En su intervención, la mandataria sostuvo que la democracia debe basarse en valores como el amor, la solidaridad y la cooperación, señalando que “elevar el amor por encima del odio” es un principio fundamental frente a los desafíos globales actuales.

Las declaraciones forman parte de un discurso más amplio en el que Sheinbaum defendió el humanismo y la fraternidad como ejes de su gobierno y del movimiento político que encabeza.

Durante el encuentro —que reunió a líderes progresistas de distintos países— la presidenta mexicana insistió en que la política debe orientarse hacia la justicia social, la igualdad y la paz, en un contexto internacional marcado por conflictos y polarización.

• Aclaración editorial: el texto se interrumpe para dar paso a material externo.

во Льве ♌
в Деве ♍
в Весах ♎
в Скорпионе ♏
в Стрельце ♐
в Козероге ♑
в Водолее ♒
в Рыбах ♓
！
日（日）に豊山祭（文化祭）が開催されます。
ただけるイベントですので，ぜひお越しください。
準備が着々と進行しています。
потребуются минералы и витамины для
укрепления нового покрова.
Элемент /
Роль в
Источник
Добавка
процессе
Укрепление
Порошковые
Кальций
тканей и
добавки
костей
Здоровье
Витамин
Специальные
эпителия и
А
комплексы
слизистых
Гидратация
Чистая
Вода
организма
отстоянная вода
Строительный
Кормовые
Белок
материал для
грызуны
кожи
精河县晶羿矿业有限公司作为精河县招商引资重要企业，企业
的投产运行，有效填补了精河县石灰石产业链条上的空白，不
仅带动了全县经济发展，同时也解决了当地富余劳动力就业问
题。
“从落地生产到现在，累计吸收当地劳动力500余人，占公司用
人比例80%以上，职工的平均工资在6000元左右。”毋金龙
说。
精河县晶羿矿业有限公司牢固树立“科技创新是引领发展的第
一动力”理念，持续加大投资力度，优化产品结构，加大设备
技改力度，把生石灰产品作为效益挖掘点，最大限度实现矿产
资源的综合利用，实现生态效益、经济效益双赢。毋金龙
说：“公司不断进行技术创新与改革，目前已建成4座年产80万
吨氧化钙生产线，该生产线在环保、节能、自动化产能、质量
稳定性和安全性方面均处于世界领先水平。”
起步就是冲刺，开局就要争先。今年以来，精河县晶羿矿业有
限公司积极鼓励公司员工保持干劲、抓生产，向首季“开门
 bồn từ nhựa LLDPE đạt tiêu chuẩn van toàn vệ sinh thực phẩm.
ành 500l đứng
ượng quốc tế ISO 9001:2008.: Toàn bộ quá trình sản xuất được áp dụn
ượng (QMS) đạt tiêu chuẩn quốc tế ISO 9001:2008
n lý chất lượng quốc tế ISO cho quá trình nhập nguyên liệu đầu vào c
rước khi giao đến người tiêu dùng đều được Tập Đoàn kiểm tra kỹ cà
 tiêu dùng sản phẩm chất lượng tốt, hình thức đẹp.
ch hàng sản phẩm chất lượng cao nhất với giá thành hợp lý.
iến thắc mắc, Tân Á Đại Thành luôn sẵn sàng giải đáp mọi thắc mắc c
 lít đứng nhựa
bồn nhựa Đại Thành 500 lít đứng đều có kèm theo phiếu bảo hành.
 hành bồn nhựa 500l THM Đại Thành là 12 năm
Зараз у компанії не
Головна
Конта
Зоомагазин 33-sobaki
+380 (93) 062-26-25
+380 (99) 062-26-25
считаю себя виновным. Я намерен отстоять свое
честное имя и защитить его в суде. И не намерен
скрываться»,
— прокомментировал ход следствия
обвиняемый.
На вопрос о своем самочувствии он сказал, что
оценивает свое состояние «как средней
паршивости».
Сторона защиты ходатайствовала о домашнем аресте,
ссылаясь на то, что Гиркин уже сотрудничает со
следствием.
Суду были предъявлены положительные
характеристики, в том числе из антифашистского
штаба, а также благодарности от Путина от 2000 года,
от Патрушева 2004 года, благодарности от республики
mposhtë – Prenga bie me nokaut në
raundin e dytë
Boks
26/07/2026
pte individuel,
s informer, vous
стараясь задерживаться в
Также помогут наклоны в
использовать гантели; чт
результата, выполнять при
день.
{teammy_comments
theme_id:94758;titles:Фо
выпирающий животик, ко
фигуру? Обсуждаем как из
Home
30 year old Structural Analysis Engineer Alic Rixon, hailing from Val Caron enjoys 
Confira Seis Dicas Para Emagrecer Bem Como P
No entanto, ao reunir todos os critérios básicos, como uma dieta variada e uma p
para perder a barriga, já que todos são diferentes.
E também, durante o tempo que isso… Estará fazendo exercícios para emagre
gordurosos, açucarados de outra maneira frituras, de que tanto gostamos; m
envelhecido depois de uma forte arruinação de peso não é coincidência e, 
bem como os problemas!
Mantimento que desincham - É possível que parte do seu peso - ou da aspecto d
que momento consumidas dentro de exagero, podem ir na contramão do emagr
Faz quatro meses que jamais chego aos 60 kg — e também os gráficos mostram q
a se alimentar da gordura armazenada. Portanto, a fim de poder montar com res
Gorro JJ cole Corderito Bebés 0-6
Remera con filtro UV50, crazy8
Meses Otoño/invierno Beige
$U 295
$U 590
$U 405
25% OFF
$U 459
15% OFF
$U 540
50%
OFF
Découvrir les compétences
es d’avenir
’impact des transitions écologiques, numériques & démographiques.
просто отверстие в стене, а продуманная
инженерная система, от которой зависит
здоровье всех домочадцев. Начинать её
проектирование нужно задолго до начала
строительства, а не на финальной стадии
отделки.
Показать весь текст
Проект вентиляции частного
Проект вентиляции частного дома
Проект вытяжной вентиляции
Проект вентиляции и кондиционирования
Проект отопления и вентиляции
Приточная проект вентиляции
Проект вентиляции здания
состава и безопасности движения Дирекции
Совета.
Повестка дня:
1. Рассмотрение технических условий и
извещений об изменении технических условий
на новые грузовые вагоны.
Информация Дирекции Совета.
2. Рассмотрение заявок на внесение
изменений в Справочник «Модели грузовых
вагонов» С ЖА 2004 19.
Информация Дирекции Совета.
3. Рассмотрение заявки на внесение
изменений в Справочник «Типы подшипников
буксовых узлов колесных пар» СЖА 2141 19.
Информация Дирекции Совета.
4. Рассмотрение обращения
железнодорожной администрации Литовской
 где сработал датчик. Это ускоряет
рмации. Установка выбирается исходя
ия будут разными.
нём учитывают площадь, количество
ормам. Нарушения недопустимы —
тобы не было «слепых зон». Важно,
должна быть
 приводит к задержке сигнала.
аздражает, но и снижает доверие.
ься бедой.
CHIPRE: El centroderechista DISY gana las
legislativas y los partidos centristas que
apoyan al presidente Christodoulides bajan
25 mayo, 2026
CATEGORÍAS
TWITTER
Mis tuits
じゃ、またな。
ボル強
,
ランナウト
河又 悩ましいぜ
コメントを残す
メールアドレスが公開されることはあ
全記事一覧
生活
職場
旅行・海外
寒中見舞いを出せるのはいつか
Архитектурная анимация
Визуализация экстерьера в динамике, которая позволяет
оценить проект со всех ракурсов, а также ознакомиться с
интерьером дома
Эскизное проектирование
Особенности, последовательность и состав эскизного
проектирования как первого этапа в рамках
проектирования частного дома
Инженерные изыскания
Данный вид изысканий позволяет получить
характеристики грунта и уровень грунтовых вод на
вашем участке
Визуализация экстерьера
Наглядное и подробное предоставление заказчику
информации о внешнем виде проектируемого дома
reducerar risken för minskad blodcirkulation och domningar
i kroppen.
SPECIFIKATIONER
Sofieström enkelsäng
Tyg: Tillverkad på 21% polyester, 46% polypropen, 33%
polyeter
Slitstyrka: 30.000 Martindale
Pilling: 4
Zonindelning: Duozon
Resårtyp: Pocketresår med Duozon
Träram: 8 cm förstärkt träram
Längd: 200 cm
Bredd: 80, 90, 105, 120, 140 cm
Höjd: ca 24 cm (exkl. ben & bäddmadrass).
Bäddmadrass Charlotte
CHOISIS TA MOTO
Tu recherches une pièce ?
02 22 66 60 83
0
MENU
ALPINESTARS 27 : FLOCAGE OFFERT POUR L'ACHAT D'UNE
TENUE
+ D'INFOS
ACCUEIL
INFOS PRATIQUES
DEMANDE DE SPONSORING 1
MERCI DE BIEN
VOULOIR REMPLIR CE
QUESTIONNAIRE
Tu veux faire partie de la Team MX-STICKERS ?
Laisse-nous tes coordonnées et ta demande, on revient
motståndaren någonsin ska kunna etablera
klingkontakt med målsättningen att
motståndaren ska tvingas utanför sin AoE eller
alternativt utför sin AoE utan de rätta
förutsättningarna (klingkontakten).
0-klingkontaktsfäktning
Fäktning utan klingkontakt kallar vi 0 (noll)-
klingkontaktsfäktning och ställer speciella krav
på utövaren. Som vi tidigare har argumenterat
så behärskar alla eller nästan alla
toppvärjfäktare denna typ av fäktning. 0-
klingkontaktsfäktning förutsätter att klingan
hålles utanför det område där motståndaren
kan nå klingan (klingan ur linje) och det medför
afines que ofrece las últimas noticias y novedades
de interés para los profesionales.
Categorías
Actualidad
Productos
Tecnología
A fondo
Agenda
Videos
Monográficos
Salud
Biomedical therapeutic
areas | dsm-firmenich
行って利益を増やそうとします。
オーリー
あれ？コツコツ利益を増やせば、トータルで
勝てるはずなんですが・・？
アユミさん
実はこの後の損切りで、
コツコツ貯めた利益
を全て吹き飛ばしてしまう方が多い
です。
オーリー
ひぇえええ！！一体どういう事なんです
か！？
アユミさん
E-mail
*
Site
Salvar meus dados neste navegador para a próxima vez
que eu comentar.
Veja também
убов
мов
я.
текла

El posicionamiento ocurre en medio de una agenda internacional activa, donde México busca consolidar alianzas con gobiernos de corte progresista, particularmente en Europa y América Latina.

En ese marco, Sheinbaum ha impulsado una narrativa que prioriza la cooperación entre países, el respeto a la autodeterminación de los pueblos y la solución pacífica de controversias, como parte de la política exterior mexicana.

Las declaraciones también reflejan el tono de confrontación ideológica que se mantiene tanto en el ámbito nacional como internacional, donde los bloques políticos —izquierda y derecha— continúan marcando diferencias sobre el rumbo de la democracia, la economía y las políticas públicas.

Analistas señalan que este tipo de mensajes refuerzan la identidad política del oficialismo, pero también pueden profundizar la polarización en el debate público.

En el plano interno, el discurso se da en un contexto de tensiones políticas rumbo a los próximos procesos electorales, donde el oficialismo y la oposición mantienen posturas encontradas sobre temas económicos, seguridad y gobernabilidad.

La narrativa de “fraternidad vs. odio” se posiciona así como parte del eje discursivo del gobierno federal, en un momento clave para la definición del panorama político nacional.